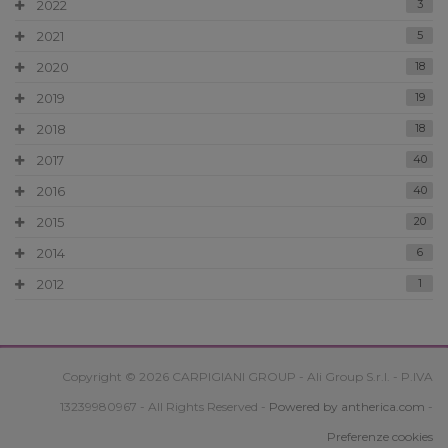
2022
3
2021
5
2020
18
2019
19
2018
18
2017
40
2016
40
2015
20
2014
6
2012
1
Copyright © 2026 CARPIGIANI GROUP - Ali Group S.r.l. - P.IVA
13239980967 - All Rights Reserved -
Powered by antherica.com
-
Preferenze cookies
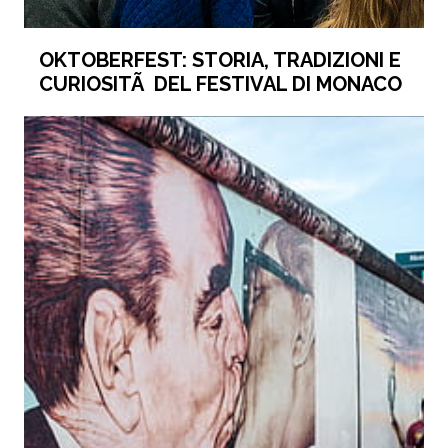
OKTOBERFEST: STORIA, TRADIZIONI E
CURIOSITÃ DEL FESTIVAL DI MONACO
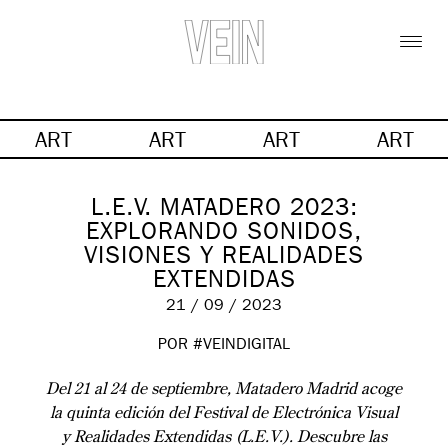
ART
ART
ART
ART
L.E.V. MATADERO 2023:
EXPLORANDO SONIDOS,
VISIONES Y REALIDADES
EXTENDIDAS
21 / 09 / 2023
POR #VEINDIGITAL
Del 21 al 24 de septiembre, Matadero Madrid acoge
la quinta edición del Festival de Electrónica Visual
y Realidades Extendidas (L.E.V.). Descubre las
^^^^^^^^
## Задание
Верните без изменений строки данных: начните со строки, в которой есть «OKTOBERFEST: STORIA, TRADIZIONI E», и закончите последней строкой данных включительно. Изображения в ответ не включайте.

## Ваш ответ
OKTOBERFEST: STORIA, TRADIZIONI E
CURIOSITÃ DEL FESTIVAL DI MONACO
ART
ART
ART
ART
L.E.V. MATADERO 2023:
EXPLORANDO SONIDOS,
VISIONES Y REALIDADES
EXTENDIDAS
21 / 09 / 2023
POR #VEINDIGITAL
Del 21 al 24 de septiembre, Matadero Madrid acoge
la quinta edición del Festival de Electrónica Visual
y Realidades Extendidas (L.E.V.). Descubre las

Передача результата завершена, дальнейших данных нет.